Yesterday I asked you guys a question and realize that reading and writing a chunk of blocks is more efficient instead of just one block at once. So now i try to read and write a chunk of blocks but the segmentation error is occurred for me.
#define POSITIONAL_TOKEN_CHUNK_SIZE 1000000
#define POSITIONAL_TOKEN_WORD_LENGTH 15
#define POSITIONAL_TOKEN_ID_LENGTH 4
#define POSITIONAL_TOKEN_LENGTH (POSITIONAL_TOKEN_WORD_LENGTH + POSITIONAL_TOKEN_ID_LENGTH)
struct PTBlk {
char w[POSITIONAL_TOKEN_WORD_LENGTH + 1];
int id;
};
int transform_to_bin_a(FILE * fin, int fd) {
int n = 0;
int m = 0;
char buf[TRANSFORM_TO_BIN_BUF_LENGTH] = {};
struct PTBlk * blks = (struct PTBlk *)malloc(POSITIONAL_TOKEN_CHUNK_SIZE * POSITIONAL_TOKEN_LENGTH);
if (blks == NULL) {
puts("no memory being allocated");
return 0;
}
memset(buf, 0, TRANSFORM_TO_BIN_BUF_LENGTH);
printf("total of size being allocated is %d bytes\n", POSITIONAL_TOKEN_CHUNK_SIZE * POSITIONAL_TOKEN_LENGTH);
while (fgets(buf, TRANSFORM_TO_BIN_BUF_LENGTH, fin) != NULL) {
++n;
sscanf(buf, "%s %d", blks[m].w, &blks[m].id);
++m;
if (m >= POSITIONAL_TOKEN_CHUNK_SIZE) { // error !!

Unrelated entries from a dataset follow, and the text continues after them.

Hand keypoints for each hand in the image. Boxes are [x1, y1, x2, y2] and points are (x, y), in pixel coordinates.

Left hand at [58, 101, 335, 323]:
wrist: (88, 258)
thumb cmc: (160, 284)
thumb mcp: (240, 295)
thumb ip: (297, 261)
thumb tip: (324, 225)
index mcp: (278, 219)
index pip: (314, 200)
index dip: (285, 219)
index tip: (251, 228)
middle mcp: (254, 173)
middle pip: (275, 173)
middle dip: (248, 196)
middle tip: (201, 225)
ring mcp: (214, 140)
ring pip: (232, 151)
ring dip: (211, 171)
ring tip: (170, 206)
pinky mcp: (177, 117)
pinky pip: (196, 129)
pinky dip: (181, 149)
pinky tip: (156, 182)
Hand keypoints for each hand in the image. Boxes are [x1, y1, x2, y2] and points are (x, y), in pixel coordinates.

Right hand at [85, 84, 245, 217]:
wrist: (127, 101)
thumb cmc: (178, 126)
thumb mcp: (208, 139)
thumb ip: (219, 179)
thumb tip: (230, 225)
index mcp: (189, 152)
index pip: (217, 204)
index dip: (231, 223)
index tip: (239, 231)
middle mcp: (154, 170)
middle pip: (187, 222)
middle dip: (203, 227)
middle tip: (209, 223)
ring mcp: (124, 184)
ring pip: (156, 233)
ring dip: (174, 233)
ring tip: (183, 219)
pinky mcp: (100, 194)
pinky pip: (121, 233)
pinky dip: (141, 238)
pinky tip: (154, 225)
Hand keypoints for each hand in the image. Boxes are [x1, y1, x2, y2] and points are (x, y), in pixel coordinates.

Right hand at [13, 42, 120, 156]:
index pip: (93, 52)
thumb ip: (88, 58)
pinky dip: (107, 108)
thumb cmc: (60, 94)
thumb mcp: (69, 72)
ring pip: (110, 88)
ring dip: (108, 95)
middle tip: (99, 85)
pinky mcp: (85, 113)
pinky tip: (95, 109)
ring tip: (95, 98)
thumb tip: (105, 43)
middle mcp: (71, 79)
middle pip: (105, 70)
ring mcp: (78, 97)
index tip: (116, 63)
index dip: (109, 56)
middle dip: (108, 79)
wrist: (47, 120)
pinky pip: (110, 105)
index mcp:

write(fd, (void *)blks, POSITIONAL_TOKEN_CHUNK_SIZE * POSITIONAL_TOKEN_LENGTH);
m = 0;
}
memset(buf, 0, TRANSFORM_TO_BIN_BUF_LENGTH);
}
if (m > 0) {
printf("n:%d m:%d\n", n, m);
printf("m:%d\n", m);
write(fd, (void *)blks, m * POSITIONAL_TOKEN_LENGTH);
}
printf("n:%d\n", n);
lseek(fd, 0, SEEK_SET);
write(fd, (void *)&n, POSITIONAL_TOKEN_SEARCH_BEGIN);
free(blks);
return 1;
}
I guess too large POSITIONAL_TOKEN_CHUNK_SIZE is one of problems. But i don't understand why it is reason for segmentation fault. Because in the code i try to allocate only 20,000,000 bytes on heap. Sometimes i coded a long int array as global variable such as 'int arr[20000000];'. But it doesn't matter.
What do i misunderstand in the code?